▶ **WORK INSTRUCTION**
Each line from the one with "hfov_deg: 67.3" through the last line below must be written out exactly. Do not copy pictures.
DATA FOR PROCESSING section start
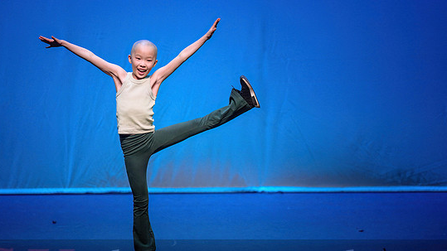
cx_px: 223
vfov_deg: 4.7
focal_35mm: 258
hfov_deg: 8.4
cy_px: 175
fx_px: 3058
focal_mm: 200
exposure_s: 1/500
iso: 1250
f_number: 2.8
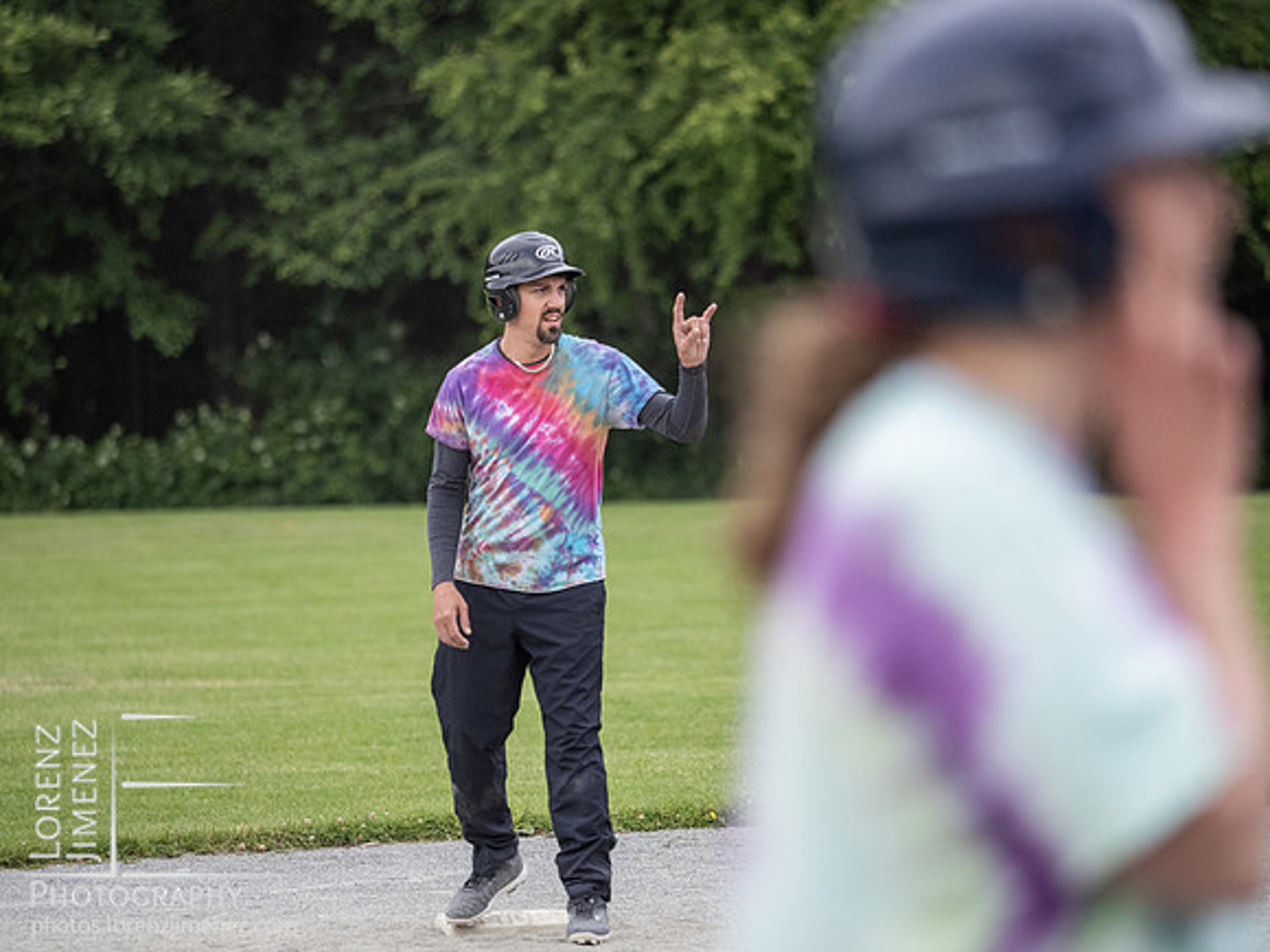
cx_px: 635
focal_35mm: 300
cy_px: 476
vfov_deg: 5.0
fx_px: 11006
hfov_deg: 6.6
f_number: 2.8
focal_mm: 150
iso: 1000
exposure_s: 1/2000
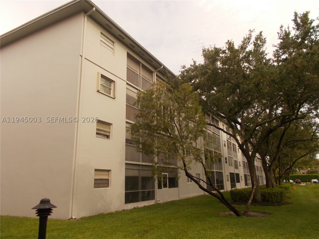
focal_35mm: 26
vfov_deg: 53.1
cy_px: 120
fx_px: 240
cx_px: 160
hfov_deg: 67.3
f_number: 3.2
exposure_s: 1/400
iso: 80
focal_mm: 4.6
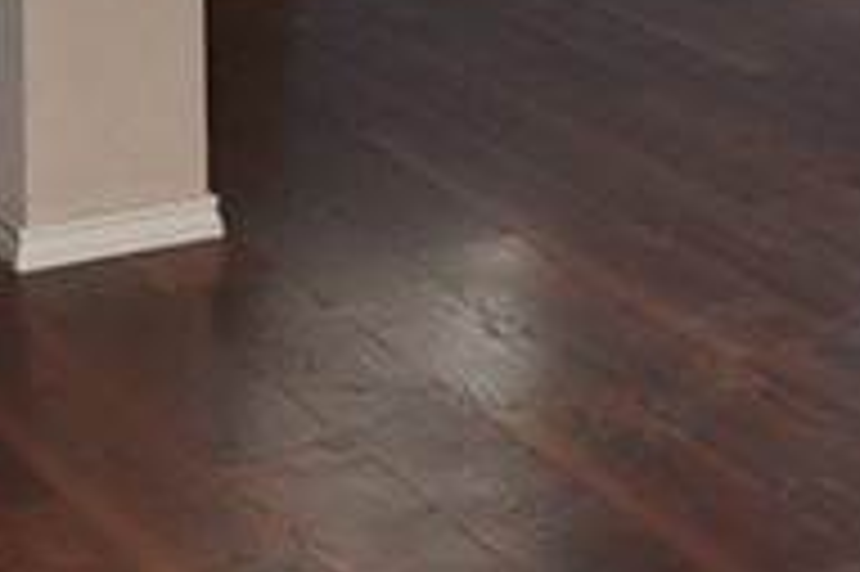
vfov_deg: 8.0
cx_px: 1652
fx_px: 3676
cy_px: -959
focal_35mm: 154
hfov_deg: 12.0
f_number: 3.5
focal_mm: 18
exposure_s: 1/125
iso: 400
DATA FOR PROCESSING section end
▶ **OUTPUT OF THE TASK**
hfov_deg: 67.3
f_number: 3.2
exposure_s: 1/400
iso: 80
focal_mm: 4.6
vfov_deg: 8.0
cx_px: 1652
fx_px: 3676
cy_px: -959
focal_35mm: 154
hfov_deg: 12.0
f_number: 3.5
focal_mm: 18
exposure_s: 1/125
iso: 400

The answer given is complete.